Excerpt provided:
▼
Turns out TObjPtr doesn’t do reference counting. Rather, all the game objects participate in tracing garbage collection. The basic idea is to start from some root object and recursively traverse all the objects reachable from that root; whatever isn’t reached is garbage and can be deleted.

Unfortunately, the Lua interpreter is not reachable from ZDoom’s own object tree. If an object ends up only being held by Lua, ZDoom will think it’s garbage and delete it prematurely, leaving a dangling reference. Those are bad.

I think I can fix without too much trouble. Sol allows customizing how it injects particular types, so I can use that for the type tree that participates in this GC scheme and keep an unordered_set of all objects that are alive in Lua. The Lua interpreter itself is already wrapped in an object that participates in the GC, so when the GC descends to the wrapper, it’s easy to tell it that that set of objects is alive. I’ll probably need to figure out read/write barriers, too, but I haven’t looked too closely at how ZDoom uses those yet. I don’t know whether it’s possible for an object to be “dead” (as in no longer usable, not just 0 health) before being reaped, but if so, I’ll need to figure out something there too.
▲
Dataset excerpt:
▼
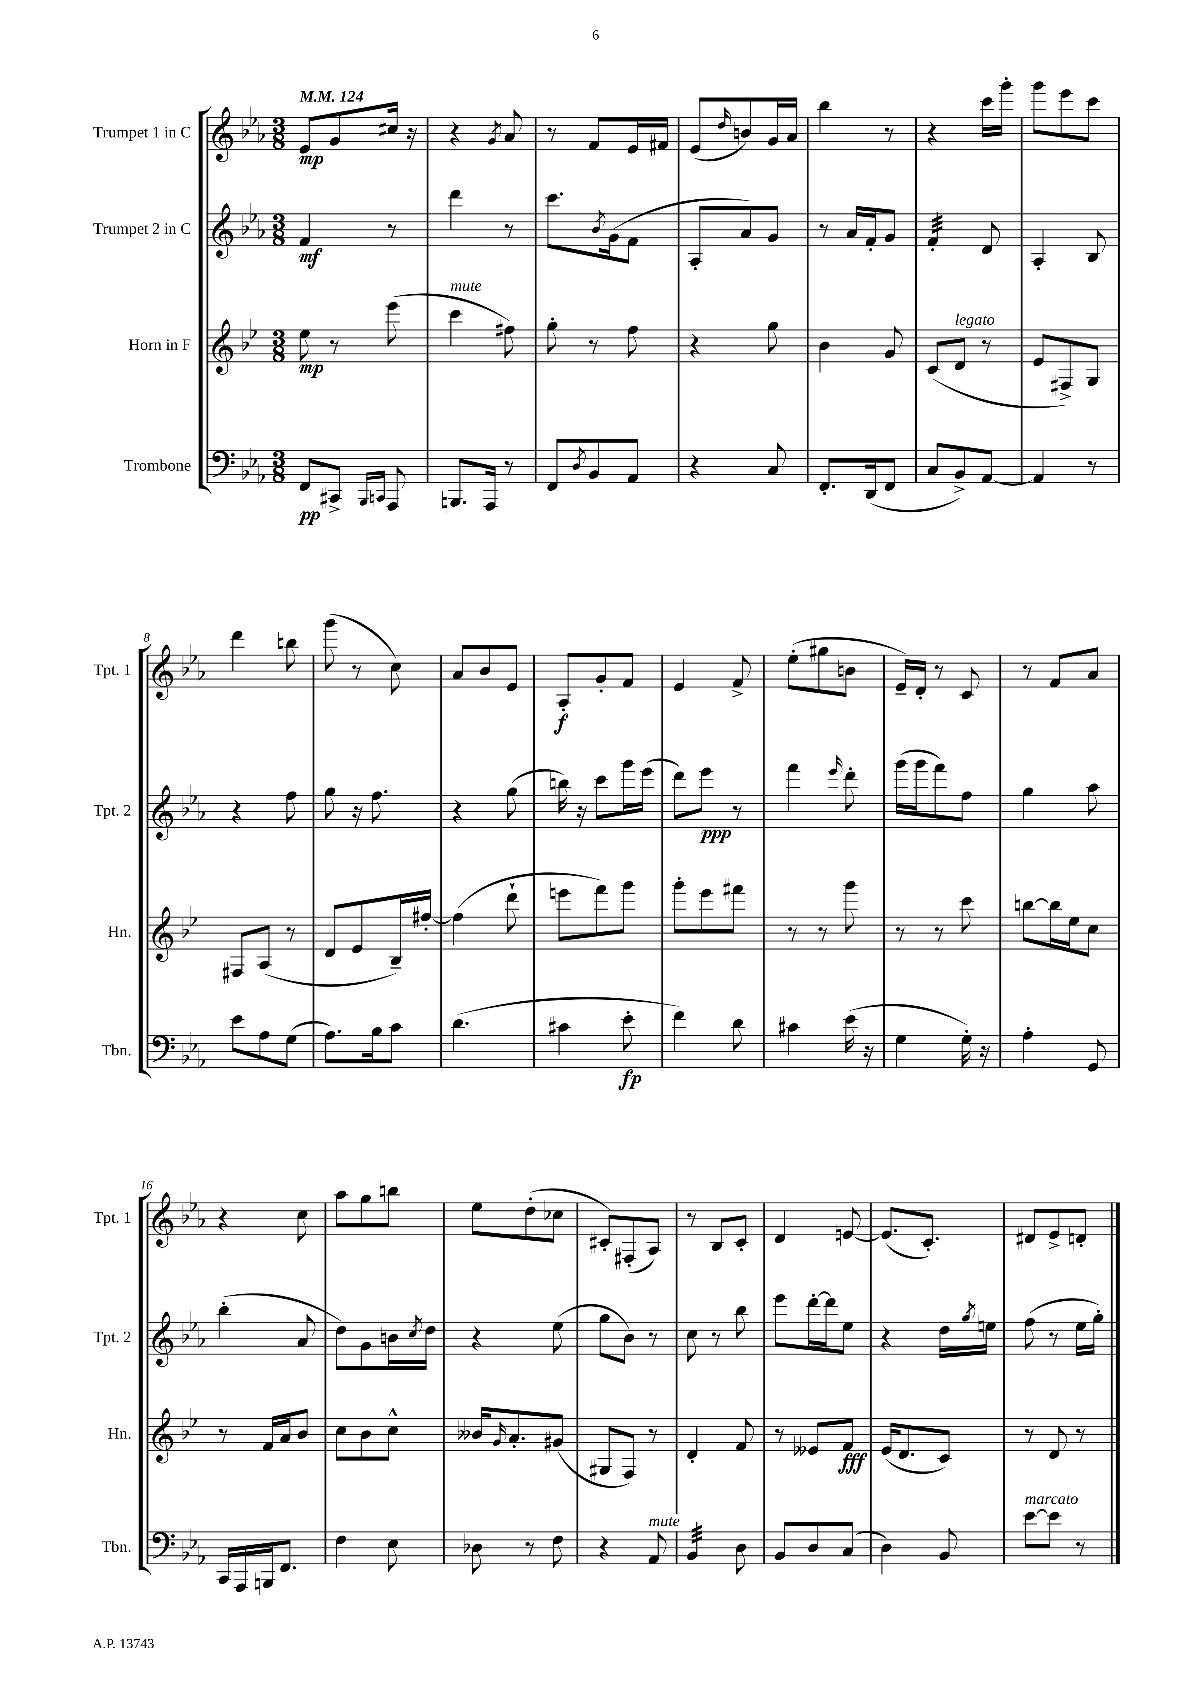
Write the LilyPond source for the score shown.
▲
Requirement 1: From the passage on ZDoom's garbage collection, reproduce word for word the stretch that starts at "Turns out TObjPtr" and ends after "reference. Those are bad.".
Requirement 2: Pick up the post about ZDoom's garbage collection and Lua after its final sentence and keep writing it.

Expected answer 1:
Turns out TObjPtr doesn’t do reference counting. Rather, all the game objects participate in tracing garbage collection. The basic idea is to start from some root object and recursively traverse all the objects reachable from that root; whatever isn’t reached is garbage and can be deleted.

Unfortunately, the Lua interpreter is not reachable from ZDoom’s own object tree. If an object ends up only being held by Lua, ZDoom will think it’s garbage and delete it prematurely, leaving a dangling reference. Those are bad.

Expected answer 2:
It’s a little ironic that I have to do this weird workaround when ZDoom’s tracing garbage collector is based on… Lua’s.

ZDoom does have types I want to expose that aren’t garbage collected, but those are all map structures like sectors, which are never created or destroyed at runtime. I will have to be careful with the Lua interpreter itself to make sure those can’t live beyond the current map, but I haven’t really dealt with map changes at all yet. The ACS approach is that everything is map-local, and there’s some limited storage for preserving values across maps; I could do something similar, perhaps only allowing primitive scalars.

Asynchronicity

Another critical property of ACS scripts is that they can pause themselves. They can either wait for a set number of tics with delay(), or wait for map geometry to stop being busy with something like tagwait(). So you can raise up some stairs, wait for the stairs to finish appearing, and then open the door they lead to. Or you can simulate game rules by running a script in an infinite loop that waits for a few tics between iterations. It’s pretty handy. It’s incredibly handy. It’s non-negotiable.

Luckily, Lua can emulate this using coroutines. I implemented the delay case yesterday:

When I press the switch, I see the first message, then there’s a two-second pause (Doom is 35fps), then I see the second message.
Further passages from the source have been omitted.